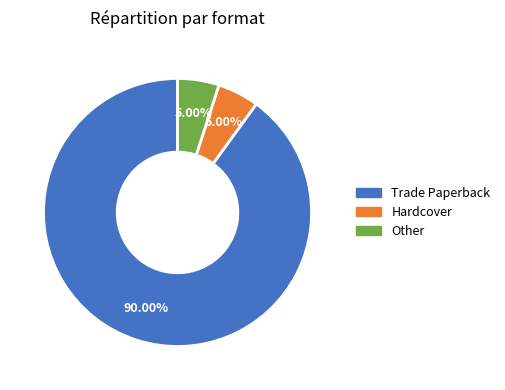

Approximately how many times larger is the value at Hardcover compared to Other?

1.0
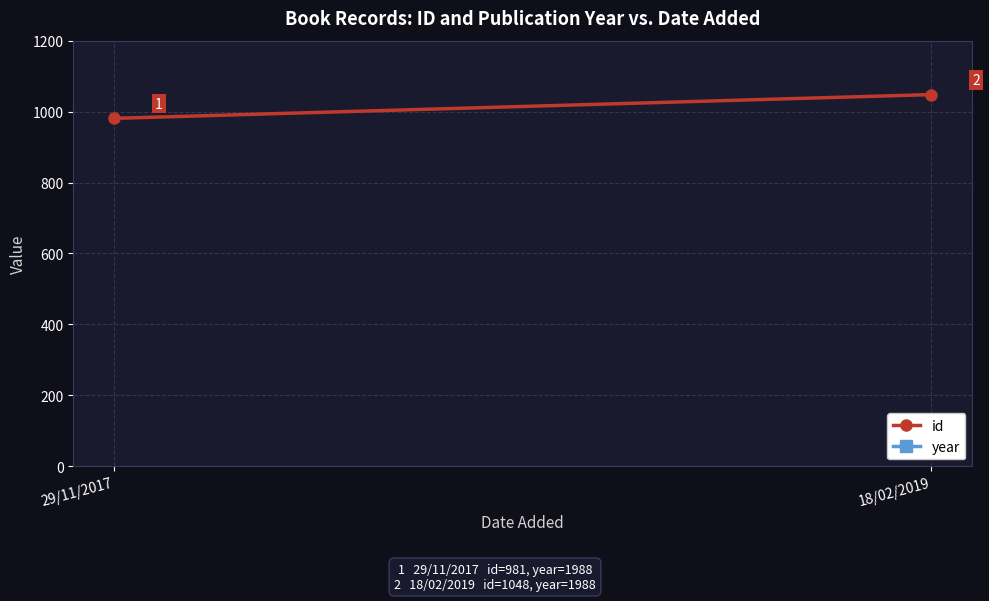

What is the difference between the maximum and minimum values in the id series?

67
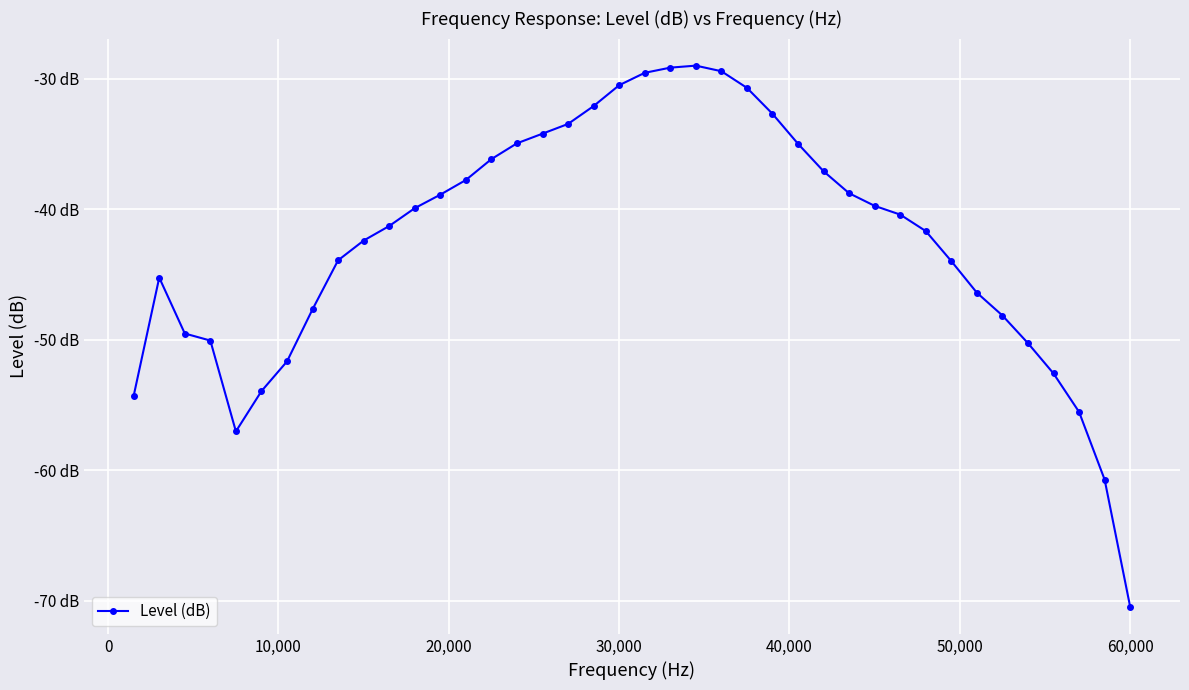

Does the chart have visible grid lines?

Yes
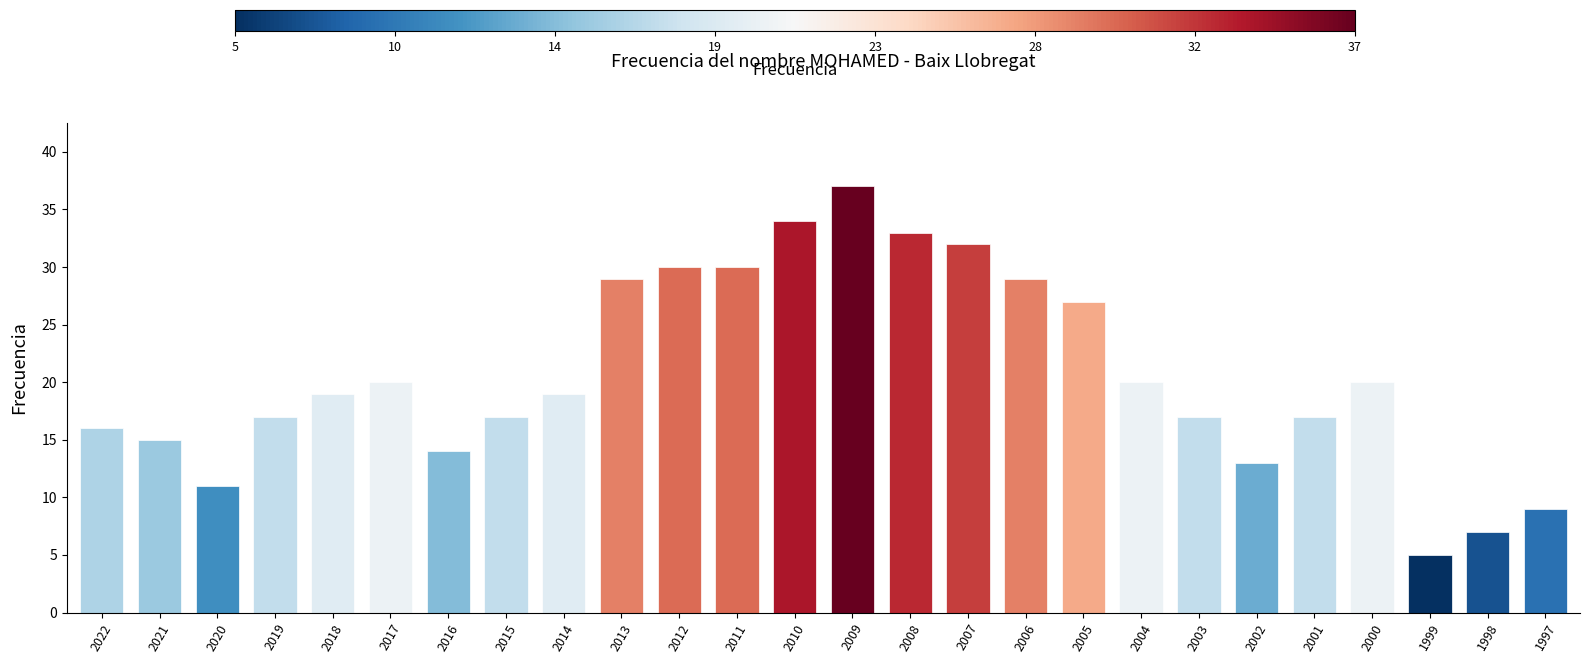

Are the bars horizontal?

No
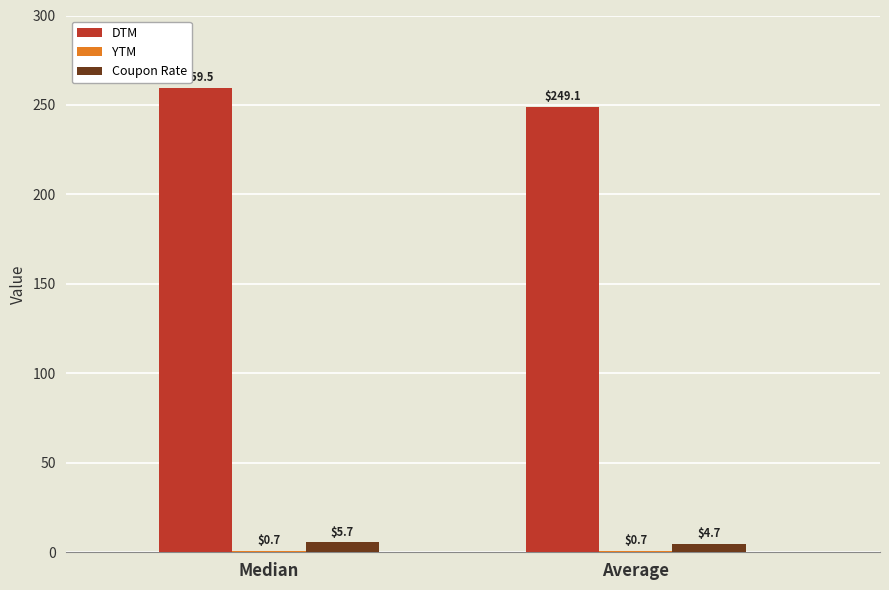

The value of DTM at Median is 259.5. True or false?

True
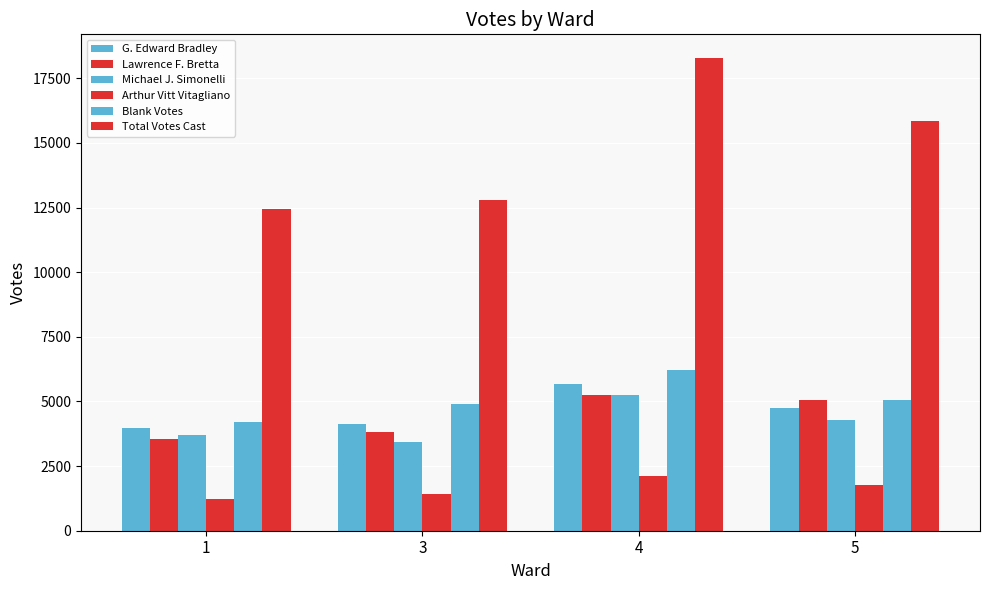

How many distinct data groups are displayed?

6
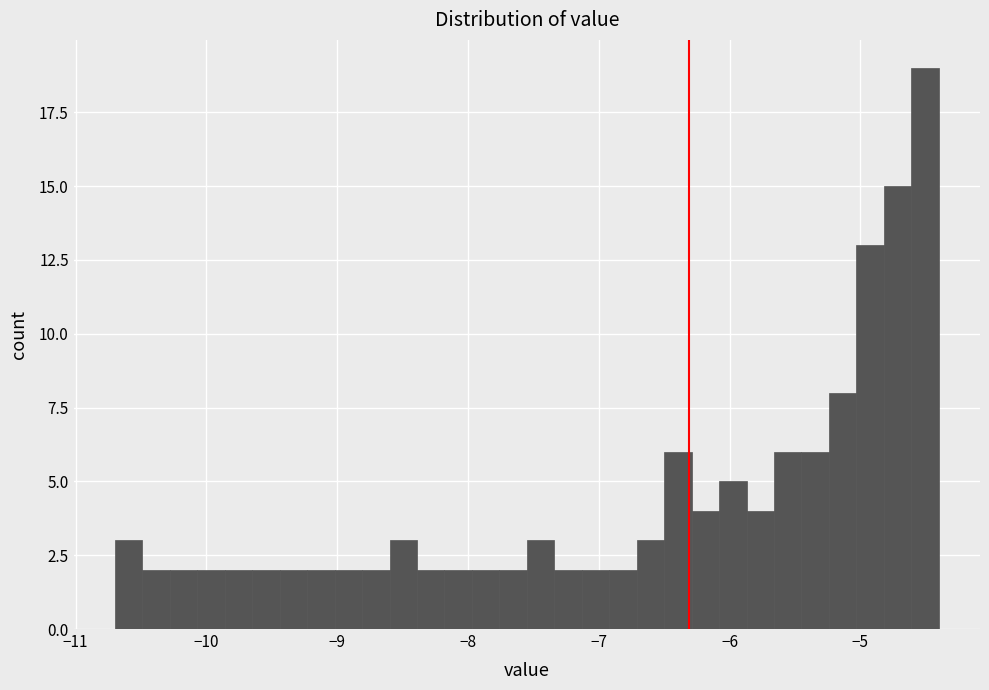

Read against the x-axis, roughly where is the centre of the tallest bar?

-4.5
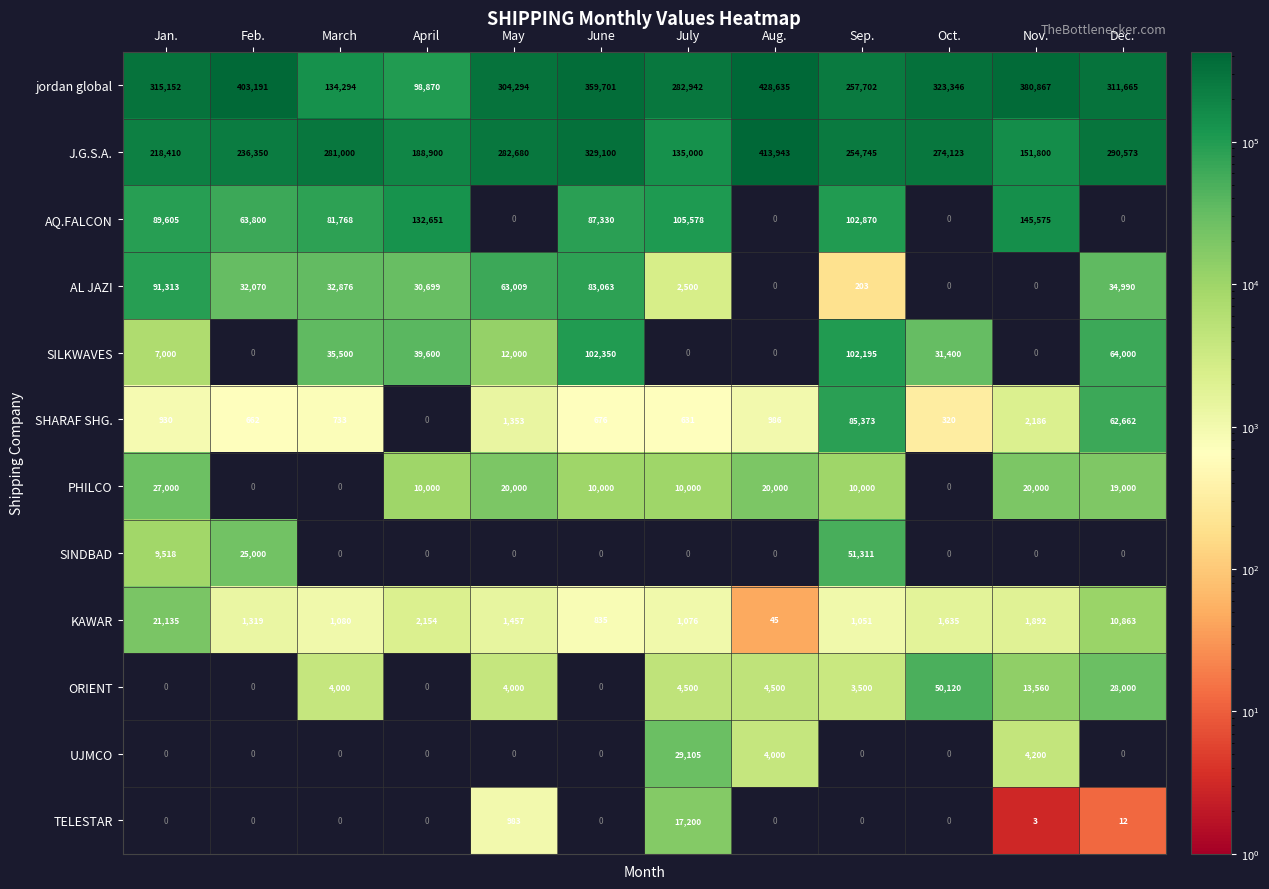

What is the spread (max minus min) of values at May?

304294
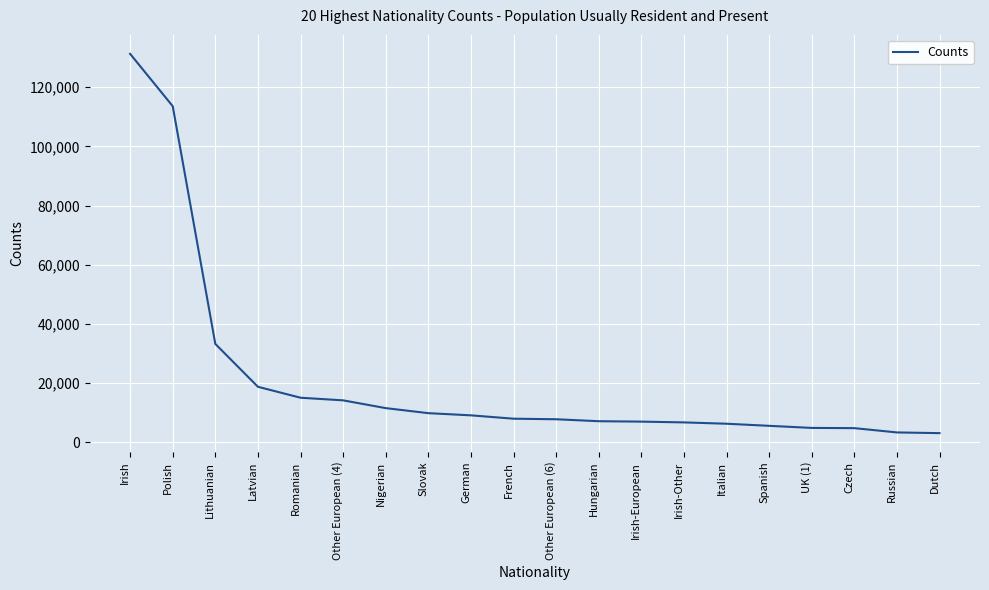

Where is the data nearest to the value 67167?

Lithuanian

WHAT IS BEING ASKED: Could you rewrite the stretch from the line containing "Are the bars horizontal?" through the end of the records, changing "spread" to "range" and keeping everything else the same? Please leave the pictures out.

SOLUTION TO THIS PROBLEM:
Are the bars horizontal?

No

The value of DTM at Median is 259.5. True or false?

True

How many distinct data groups are displayed?

6

Read against the x-axis, roughly where is the centre of the tallest bar?

-4.5

What is the range (max minus min) of values at May?

304294

Where is the data nearest to the value 67167?

Lithuanian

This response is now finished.